Novum IQ Syringe infusion system, Product Code 40800BAXUS
This recall is currently active, issued November 9, 2023. It was issued by Baxter Healthcare Corporation.
- Company
- Baxter Healthcare Corporation
- Recall Initiated
- October 13, 2023
- Posted
- November 9, 2023
- Recall Number
- Z-0151-2024
- Quantity
- 2023 units
- Firm Location
- Deerfield, IL
- Official Source
- View on FDA website ↗
Reason for Recall
Baxter is issuing an Urgent Medical Device Correction for the Novum IQ Syringe Pump. Baxter identified that after multiple downstream occlusion alarms, the pump may display an Infusion Complete alarm even though uninfused fluid remains in the syringe.
Distribution
US Nationwide Distribution to states of: AR, AZ, CA, FL, GA, HI, IA, IN, KS, LA, MD, MI, MN, MO, NC, NE, NH, NJ, NY, PA, TX, UT, VA, VT, WA, WI AND WV.
Lot / Code Info
All Serial Numbers
Root Cause
Under Investigation by firm
Action Taken
Baxter issued an "Urgent Medical Device Correction" notice on 10/13/2023 via USPS first-class mail.

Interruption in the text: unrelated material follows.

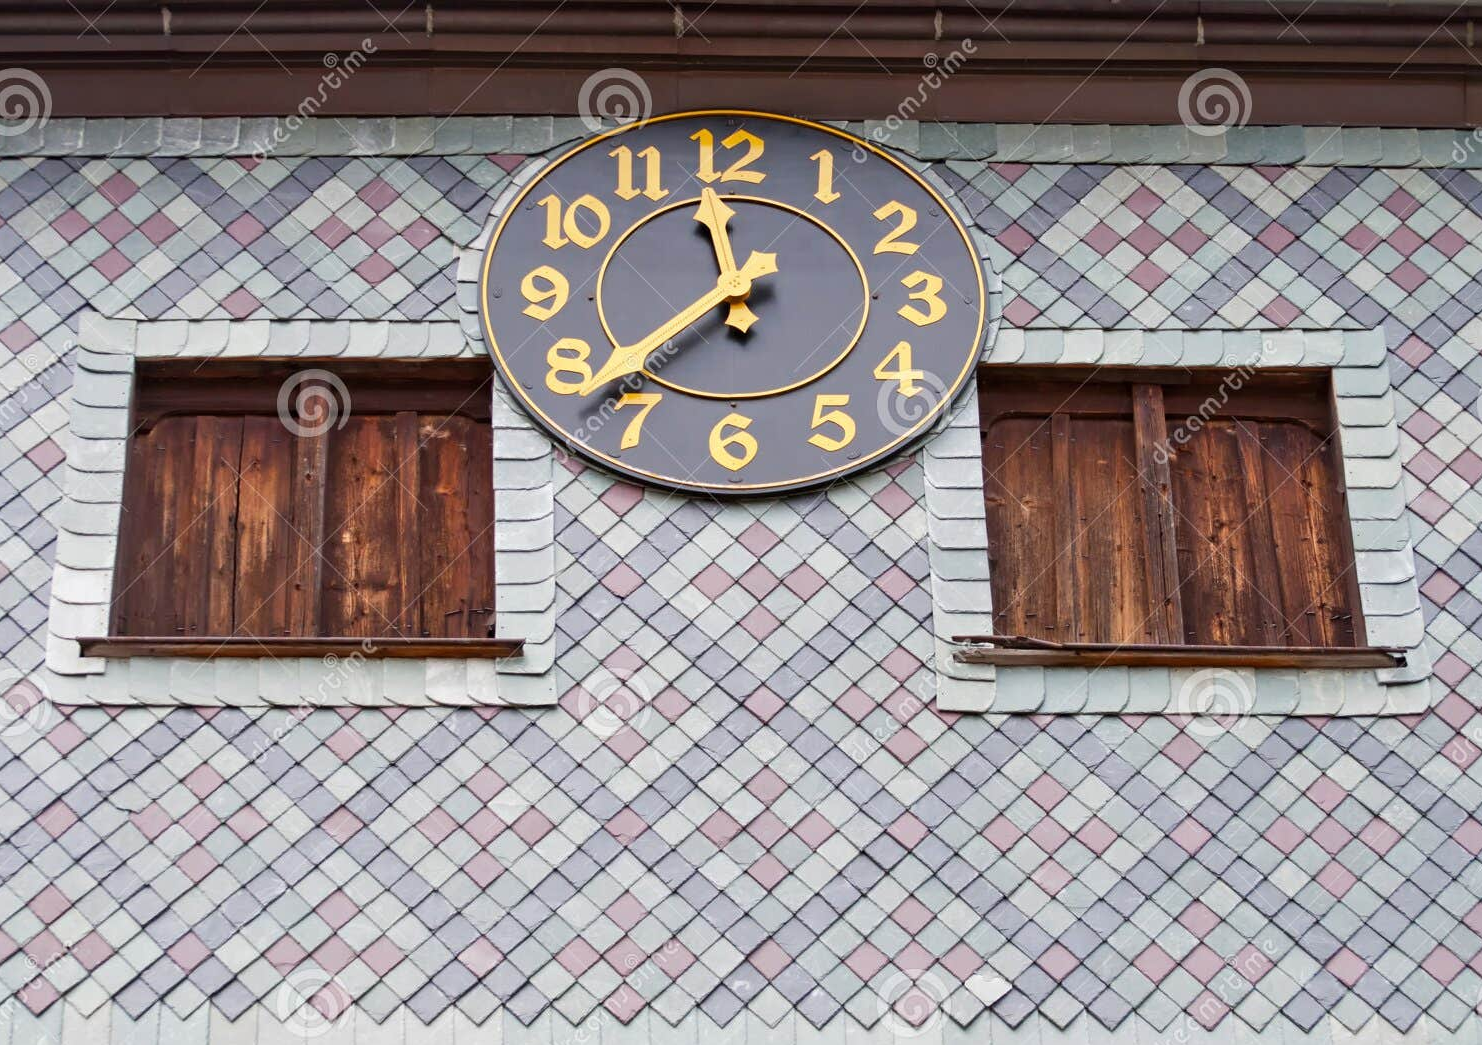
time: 11:37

The notice explained the issue, hazard involved, and provided mitigation procedures in accordance with the Operator's Manual until a software upgrade becomes available. For additional questions or experience quality problems, please contact your Baxter sales representative, or Baxter Global Technical Services at 800-843-7867, Monday through Friday, between 7:00 am and 7:00 pm Eastern Time.